> [Passage]:

---

So as you're generating more and more cash, no debt-
Sure.
Capital needs.
That's right.
What do you do with the cash?
Well, like I, like I said, you'll, I hope you see R&D continue to grow, because that has, you know, downstream positive implications. And we've got automation is first and foremost on our radar screen from an inorganic perspective. This is an area we really feel is an area we need to be in to grow Powell. And we just brought on a new services vice president from one of the multinationals. I think he'll, at some point, when he gets his feet on the ground, he'll, you know, he may see some opportunities inorganically to grow the business there, as well as organically, new thought leaders in the business. So, you know, that's...
We want to use this cash not only to execute what we've got flawlessly, but if you were to take, like, an average power control room that we build, and it's complex, and it's large, it might be $7-$10 million. Let's just pick a number, $10 million, and it's got 100 lineups of switchgear in it. What we would buy from an Eaton or a Schneider are the low-voltage breakers, 'cause we don't make them. We make the medium voltage, and we make the low-voltage switchgear. We don't make the breaker that goes into the switchgear. So we would buy a low-voltage breaker from a Siemens or probably Eaton, not Schneider, maybe Schneider.

---

[Page text data extracted]
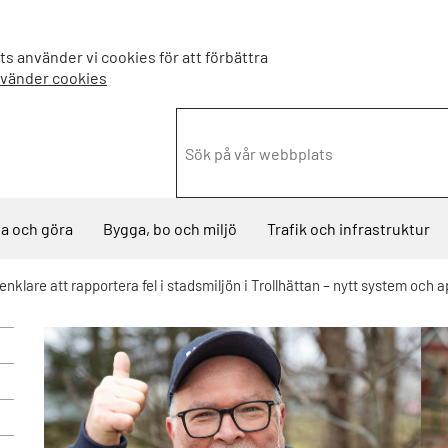
s använder vi cookies för att förbättra
nvänder cookies
a och göra
Bygga, bo och miljö
Trafik och infrastruktur
 enklare att rapportera fel i stadsmiljön i Trollhättan – nytt system och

---

> [Assignment]:
Carry on the interview transcript about Powell's use of its cash, starting after its last sentence.

> [The answer]:
and we would also buy from an Eaton or a Siemens, probably the low-voltage motor control, 'cause we don't make that either. The brains of distributing the electric to where it needs to go. Everything else is, you know. We're buying HVAC systems from an HVAC provider, battery systems, and then everything else we make. We make all the switchgear, we make the building, we make the breakers. So it's, when you just take out Eaton/Schneider, Siemens, it's a very small %, single digits.
I'm just curious, you mentioned non-organic growth. I mean, what's your view on consolidation space? Do you see a lot of M&A opportunities out there? Do you think a lot of your competitors are looking for opportunities?
Not so much. I think if we're in the driver's seat, and we're looking at M&A, there's not a lot of attractive options out there for building capacity to build buildings, 'cause you need a lot of real estate. Building buildings is great, and you can do more, but the calories that that carry don't carry as many calories as if we were to expand into growing our services franchise or our automation franchise, or we could do more of what's in that building, like switchgear and breaker work. That's where the calories lie from a profitability standpoint, as opposed to just the building. We're very thoughtful on where it is we wanna grow, and what it is we wanna grow within the business.
As far as being on the other side of the table, I, you know, we don't really worry about that too much. Yes?
So you mentioned-
This is the last question? Okay.
You mentioned the industry and yourselves, included, are moving towards automation.
Yes.
So I was wondering if you could just, you know, give us some example, or some more color on how you're doing that, and what you think it should be?
How we're focusing on automation?
Right.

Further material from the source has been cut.